Bashara insisted that there is no Jewish people or Jewish nation, only, at best, a Jewish religion. He also stated that even the establishment of a Palestinian state and the return of all Palestinian refugees would not solve the present conflict, as Israel must compromise not just with the Palestinians, but with the Arabs. Months before this interview with Reese, Bashara laid a wreath on the grave of Fathi Shkaki, a leader of the terrorist organization Islamic Jihad. (Finally, while Bashara accuses Jewish Israelis of racial discrimination, he chooses to live among them: Bashara recently purchased a $250,000 home in the heart of Natzrat Ilit, a Jewish city in the Galilee.)

Moreover, that Bashara can advocate Israel's destruction and remain a member of the Knesset suggests the strength, not the weakness, of democratic freedoms in Israel.

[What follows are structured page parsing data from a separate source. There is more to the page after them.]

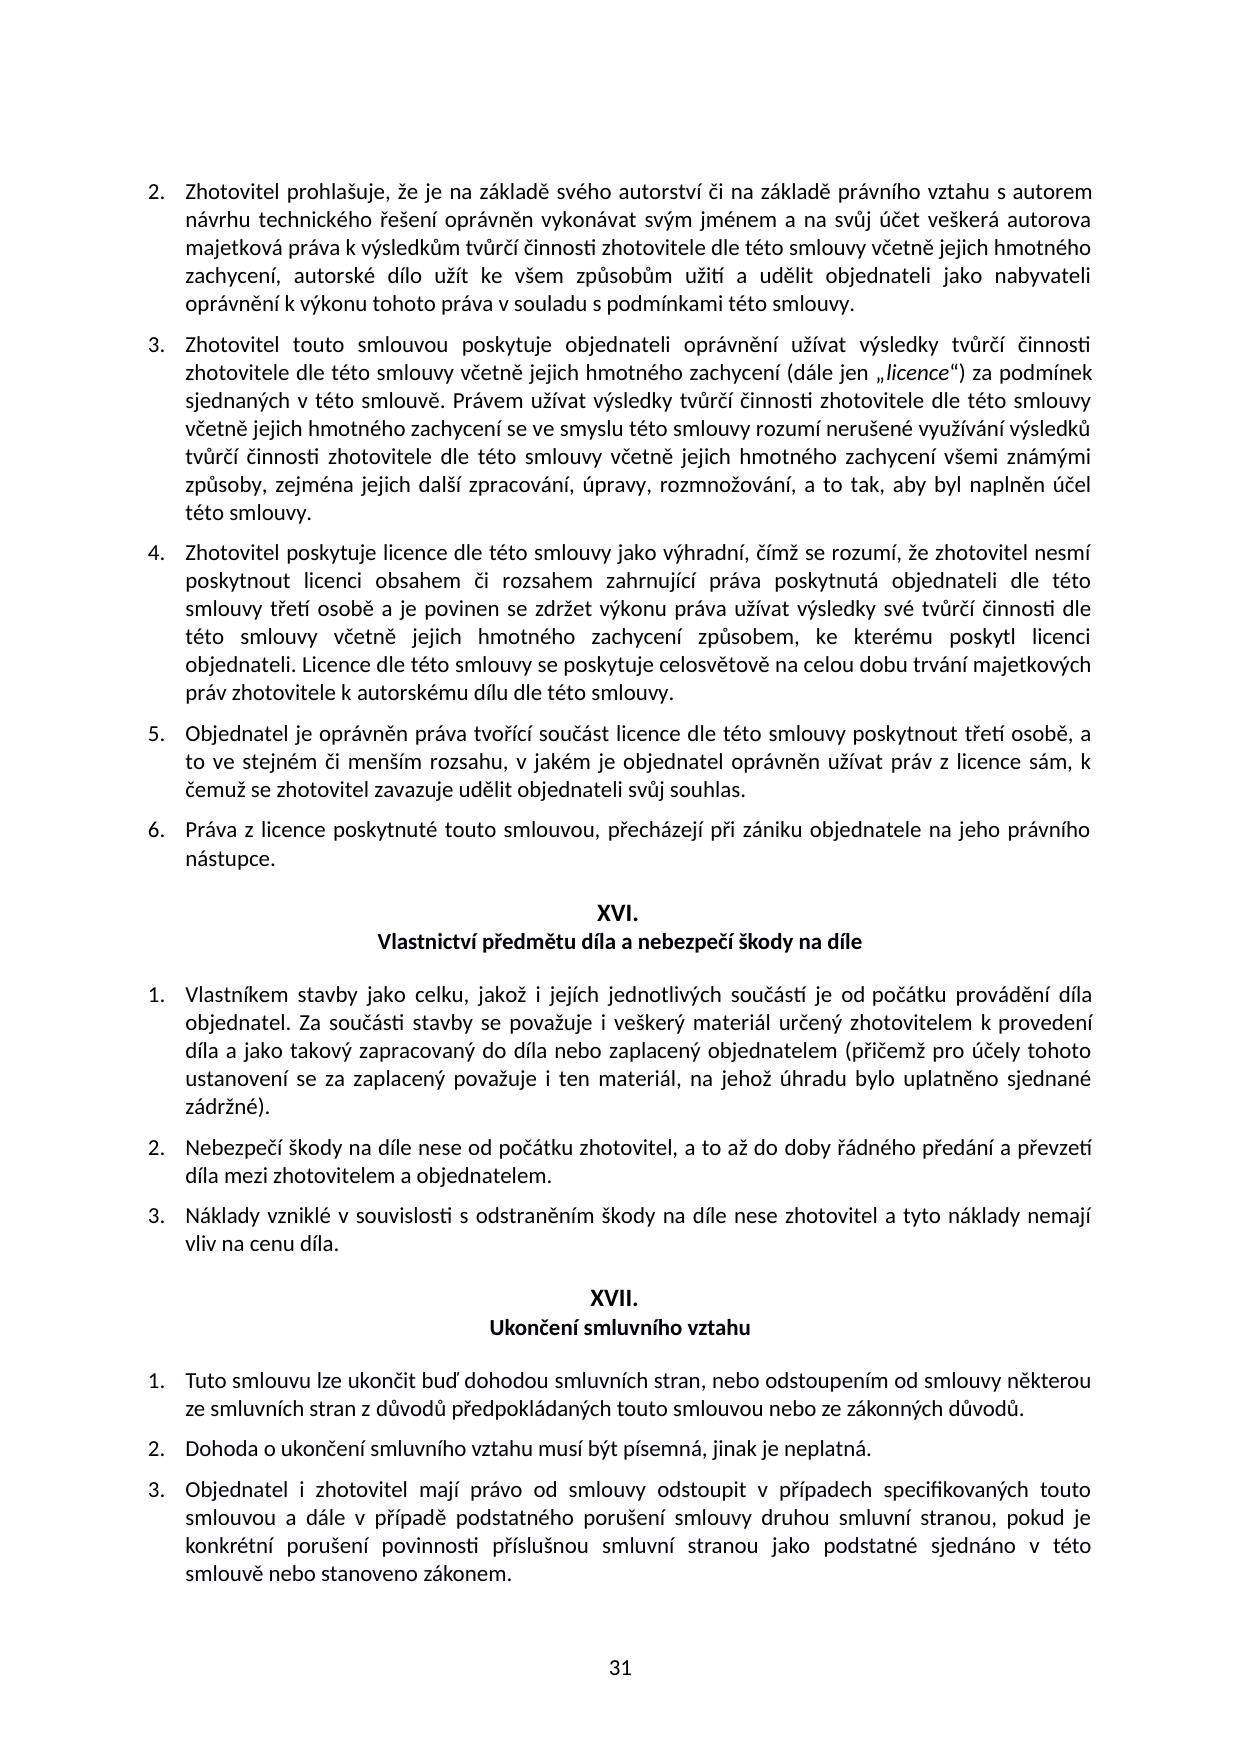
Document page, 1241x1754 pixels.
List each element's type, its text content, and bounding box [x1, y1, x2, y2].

list Práva z licence poskytnuté touto smlouvou, přecházejí při zániku objednatele na jeho právního nástupce. [148, 816, 1093, 872]
list Zhotovitel touto smlouvou poskytuje objednateli oprávnění užívat výsledky tvůrčí činnosti zhotovitele dle této smlouvy včetně jejich hmotného zachycení (dále jen „licence“) za podmínek sjednaných v této smlouvě. Právem užívat výsledky tvůrčí činnosti zhotovitele dle této smlouvy včetně jejich hmotného zachycení se ve smyslu této smlouvy rozumí nerušené využívání výsledků tvůrčí činnosti zhotovitele dle této smlouvy včetně jejich hmotného zachycení všemi známými způsoby, zejména jejich další zpracování, úpravy, rozmnožování, a to tak, aby byl naplněn účel této smlouvy. [148, 330, 1093, 526]
list Zhotovitel poskytuje licence dle této smlouvy jako výhradní, čímž se rozumí, že zhotovitel nesmí poskytnout licenci obsahem či rozsahem zahrnující práva poskytnutá objednateli dle této smlouvy třetí osobě a je povinen se zdržet výkonu práva užívat výsledky své tvůrčí činnosti dle této smlouvy včetně jejich hmotného zachycení způsobem, ke kterému poskytl licenci objednateli. Licence dle této smlouvy se poskytuje celosvětově na celou dobu trvání majetkových práv zhotovitele k autorskému dílu dle této smlouvy. [148, 538, 1093, 707]
list Vlastníkem stavby jako celku, jakož i jejích jednotlivých součástí je od počátku provádění díla objednatel. Za součásti stavby se považuje i veškerý materiál určený zhotovitelem k provedení díla a jako takový zapracovaný do díla nebo zaplacený objednatelem (přičemž pro účely tohoto ustanovení se za zaplacený považuje i ten materiál, na jehož úhradu bylo uplatněno sjednané zádržné). [148, 980, 1093, 1120]
list Objednatel i zhotovitel mají právo od smlouvy odstoupit v případech specifikovaných touto smlouvou a dále v případě podstatného porušení smlouvy druhou smluvní stranou, pokud je konkrétní porušení povinnosti příslušnou smluvní stranou jako podstatné sjednáno v této smlouvě nebo stanoveno zákonem. [148, 1475, 1093, 1587]
list Nebezpečí škody na díle nese od počátku zhotovitel, a to až do doby řádného předání a převzetí díla mezi zhotovitelem a objednatelem. [148, 1133, 1093, 1189]
text Ukončení smluvního vztahu [148, 1313, 1093, 1341]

Reese has a long history of using false information and distorted statistics as evidence for his claims. His animus toward Israel is apparent in almost everything he writes. He has labeled the U.S. Congress "Zionist-occupied territory" and has responded to criticism of his biased reporting on Israel by claiming that the "Israeli lobby is to the First Amendment what the Ku Klux Klan is to civil rights." Reese also defends his disregard for journalistic standards and history of mustering false information against Israel with the flippant retort that his columns are worth what people pay for them, "50 cents and a buck and half on Sunday." The American Society of Newspaper Editors disagrees, holding that opinion writing should be as accurate as news reports.